**ASSIGNMENT**.
Every entry must be duplicated word for word.
Start of DATA
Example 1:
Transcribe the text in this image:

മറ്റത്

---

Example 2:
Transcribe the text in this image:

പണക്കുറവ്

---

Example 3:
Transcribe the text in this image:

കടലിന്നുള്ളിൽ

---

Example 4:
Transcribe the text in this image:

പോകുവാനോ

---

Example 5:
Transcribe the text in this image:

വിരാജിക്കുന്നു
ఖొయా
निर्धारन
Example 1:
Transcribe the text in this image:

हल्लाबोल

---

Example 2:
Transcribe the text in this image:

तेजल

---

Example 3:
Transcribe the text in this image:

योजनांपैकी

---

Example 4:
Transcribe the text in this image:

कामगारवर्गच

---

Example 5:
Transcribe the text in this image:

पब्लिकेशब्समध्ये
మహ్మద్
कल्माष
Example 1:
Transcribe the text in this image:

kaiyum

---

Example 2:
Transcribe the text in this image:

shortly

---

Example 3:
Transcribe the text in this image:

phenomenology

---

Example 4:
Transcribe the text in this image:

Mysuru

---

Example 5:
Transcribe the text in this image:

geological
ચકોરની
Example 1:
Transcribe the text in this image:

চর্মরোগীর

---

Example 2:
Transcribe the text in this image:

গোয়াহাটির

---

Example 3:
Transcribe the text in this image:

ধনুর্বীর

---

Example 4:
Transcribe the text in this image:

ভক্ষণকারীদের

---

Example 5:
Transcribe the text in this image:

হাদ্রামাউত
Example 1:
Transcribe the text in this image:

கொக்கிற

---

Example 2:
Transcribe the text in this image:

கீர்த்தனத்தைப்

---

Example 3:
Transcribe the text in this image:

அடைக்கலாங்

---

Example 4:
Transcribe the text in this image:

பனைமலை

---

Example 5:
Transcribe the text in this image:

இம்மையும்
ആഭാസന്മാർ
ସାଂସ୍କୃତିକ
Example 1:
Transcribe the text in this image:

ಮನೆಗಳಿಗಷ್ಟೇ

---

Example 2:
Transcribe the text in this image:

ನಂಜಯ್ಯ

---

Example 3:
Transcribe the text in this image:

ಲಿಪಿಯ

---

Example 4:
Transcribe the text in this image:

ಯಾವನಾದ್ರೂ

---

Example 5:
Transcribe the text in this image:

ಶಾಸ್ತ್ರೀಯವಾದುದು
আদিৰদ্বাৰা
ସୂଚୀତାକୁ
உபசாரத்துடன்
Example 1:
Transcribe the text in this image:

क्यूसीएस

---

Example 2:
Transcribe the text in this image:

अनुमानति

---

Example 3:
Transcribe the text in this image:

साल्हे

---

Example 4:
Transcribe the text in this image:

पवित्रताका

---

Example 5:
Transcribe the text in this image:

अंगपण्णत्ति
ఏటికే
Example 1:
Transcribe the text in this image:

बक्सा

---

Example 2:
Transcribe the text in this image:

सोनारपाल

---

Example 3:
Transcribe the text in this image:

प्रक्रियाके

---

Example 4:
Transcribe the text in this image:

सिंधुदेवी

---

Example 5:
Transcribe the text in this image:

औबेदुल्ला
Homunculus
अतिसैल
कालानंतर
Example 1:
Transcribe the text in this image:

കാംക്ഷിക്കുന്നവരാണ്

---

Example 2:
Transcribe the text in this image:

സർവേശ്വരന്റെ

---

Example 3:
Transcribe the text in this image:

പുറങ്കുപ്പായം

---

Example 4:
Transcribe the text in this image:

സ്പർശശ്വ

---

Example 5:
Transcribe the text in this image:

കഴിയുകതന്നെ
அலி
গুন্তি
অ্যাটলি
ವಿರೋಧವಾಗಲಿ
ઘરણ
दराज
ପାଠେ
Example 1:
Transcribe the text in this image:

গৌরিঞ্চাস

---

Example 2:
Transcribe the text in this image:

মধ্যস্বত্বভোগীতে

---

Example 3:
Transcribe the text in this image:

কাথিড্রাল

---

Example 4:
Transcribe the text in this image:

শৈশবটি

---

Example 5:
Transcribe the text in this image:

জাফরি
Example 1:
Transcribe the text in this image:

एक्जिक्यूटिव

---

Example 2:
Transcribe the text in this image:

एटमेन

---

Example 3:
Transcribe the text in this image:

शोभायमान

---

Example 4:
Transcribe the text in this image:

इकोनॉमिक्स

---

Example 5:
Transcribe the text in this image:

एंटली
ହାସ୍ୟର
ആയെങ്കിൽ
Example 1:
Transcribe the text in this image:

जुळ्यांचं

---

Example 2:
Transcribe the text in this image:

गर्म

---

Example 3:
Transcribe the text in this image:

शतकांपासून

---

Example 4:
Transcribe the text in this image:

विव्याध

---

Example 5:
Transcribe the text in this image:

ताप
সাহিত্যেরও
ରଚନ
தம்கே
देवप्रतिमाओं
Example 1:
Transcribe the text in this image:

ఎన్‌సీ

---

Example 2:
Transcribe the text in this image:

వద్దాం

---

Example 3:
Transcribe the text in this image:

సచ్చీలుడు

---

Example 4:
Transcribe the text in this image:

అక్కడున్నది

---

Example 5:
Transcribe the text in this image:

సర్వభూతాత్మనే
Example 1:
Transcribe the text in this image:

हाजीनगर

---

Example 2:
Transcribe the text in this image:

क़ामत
End of DATA
**EXPECTED ANSWER**.
Example 1:
Transcribe the text in this image:

മറ്റത്

---

Example 2:
Transcribe the text in this image:

പണക്കുറവ്

---

Example 3:
Transcribe the text in this image:

കടലിന്നുള്ളിൽ

---

Example 4:
Transcribe the text in this image:

പോകുവാനോ

---

Example 5:
Transcribe the text in this image:

വിരാജിക്കുന്നു
ఖొయా
निर्धारन
Example 1:
Transcribe the text in this image:

हल्लाबोल

---

Example 2:
Transcribe the text in this image:

तेजल

---

Example 3:
Transcribe the text in this image:

योजनांपैकी

---

Example 4:
Transcribe the text in this image:

कामगारवर्गच

---

Example 5:
Transcribe the text in this image:

पब्लिकेशब्समध्ये
మహ్మద్
कल्माष
Example 1:
Transcribe the text in this image:

kaiyum

---

Example 2:
Transcribe the text in this image:

shortly

---

Example 3:
Transcribe the text in this image:

phenomenology

---

Example 4:
Transcribe the text in this image:

Mysuru

---

Example 5:
Transcribe the text in this image:

geological
ચકોરની
Example 1:
Transcribe the text in this image:

চর্মরোগীর

---

Example 2:
Transcribe the text in this image:

গোয়াহাটির

---

Example 3:
Transcribe the text in this image:

ধনুর্বীর

---

Example 4:
Transcribe the text in this image:

ভক্ষণকারীদের

---

Example 5:
Transcribe the text in this image:

হাদ্রামাউত
Example 1:
Transcribe the text in this image:

கொக்கிற

---

Example 2:
Transcribe the text in this image:

கீர்த்தனத்தைப்

---

Example 3:
Transcribe the text in this image:

அடைக்கலாங்

---

Example 4:
Transcribe the text in this image:

பனைமலை

---

Example 5:
Transcribe the text in this image:

இம்மையும்
ആഭാസന്മാർ
ସାଂସ୍କୃତିକ
Example 1:
Transcribe the text in this image:

ಮನೆಗಳಿಗಷ್ಟೇ

---

Example 2:
Transcribe the text in this image:

ನಂಜಯ್ಯ

---

Example 3:
Transcribe the text in this image:

ಲಿಪಿಯ

---

Example 4:
Transcribe the text in this image:

ಯಾವನಾದ್ರೂ

---

Example 5:
Transcribe the text in this image:

ಶಾಸ್ತ್ರೀಯವಾದುದು
আদিৰদ্বাৰা
ସୂଚୀତାକୁ
உபசாரத்துடன்
Example 1:
Transcribe the text in this image:

क्यूसीएस

---

Example 2:
Transcribe the text in this image:

अनुमानति

---

Example 3:
Transcribe the text in this image:

साल्हे

---

Example 4:
Transcribe the text in this image:

पवित्रताका

---

Example 5:
Transcribe the text in this image:

अंगपण्णत्ति
ఏటికే
Example 1:
Transcribe the text in this image:

बक्सा

---

Example 2:
Transcribe the text in this image:

सोनारपाल

---

Example 3:
Transcribe the text in this image:

प्रक्रियाके

---

Example 4:
Transcribe the text in this image:

सिंधुदेवी

---

Example 5:
Transcribe the text in this image:

औबेदुल्ला
Homunculus
अतिसैल
कालानंतर
Example 1:
Transcribe the text in this image:

കാംക്ഷിക്കുന്നവരാണ്

---

Example 2:
Transcribe the text in this image:

സർവേശ്വരന്റെ

---

Example 3:
Transcribe the text in this image:

പുറങ്കുപ്പായം

---

Example 4:
Transcribe the text in this image:

സ്പർശശ്വ

---

Example 5:
Transcribe the text in this image:

കഴിയുകതന്നെ
அலி
গুন্তি
অ্যাটলি
ವಿರೋಧವಾಗಲಿ
ઘરણ
दराज
ପାଠେ
Example 1:
Transcribe the text in this image:

গৌরিঞ্চাস

---

Example 2:
Transcribe the text in this image:

মধ্যস্বত্বভোগীতে

---

Example 3:
Transcribe the text in this image:

কাথিড্রাল

---

Example 4:
Transcribe the text in this image:

শৈশবটি

---

Example 5:
Transcribe the text in this image:

জাফরি
Example 1:
Transcribe the text in this image:

एक्जिक्यूटिव

---

Example 2:
Transcribe the text in this image:

एटमेन

---

Example 3:
Transcribe the text in this image:

शोभायमान

---

Example 4:
Transcribe the text in this image:

इकोनॉमिक्स

---

Example 5:
Transcribe the text in this image:

एंटली
ହାସ୍ୟର
ആയെങ്കിൽ
Example 1:
Transcribe the text in this image:

जुळ्यांचं

---

Example 2:
Transcribe the text in this image:

गर्म

---

Example 3:
Transcribe the text in this image:

शतकांपासून

---

Example 4:
Transcribe the text in this image:

विव्याध

---

Example 5:
Transcribe the text in this image:

ताप
সাহিত্যেরও
ରଚନ
தம்கே
देवप्रतिमाओं
Example 1:
Transcribe the text in this image:

ఎన్‌సీ

---

Example 2:
Transcribe the text in this image:

వద్దాం

---

Example 3:
Transcribe the text in this image:

సచ్చీలుడు

---

Example 4:
Transcribe the text in this image:

అక్కడున్నది

---

Example 5:
Transcribe the text in this image:

సర్వభూతాత్మనే
Example 1:
Transcribe the text in this image:

हाजीनगर

---

Example 2:
Transcribe the text in this image:

क़ामत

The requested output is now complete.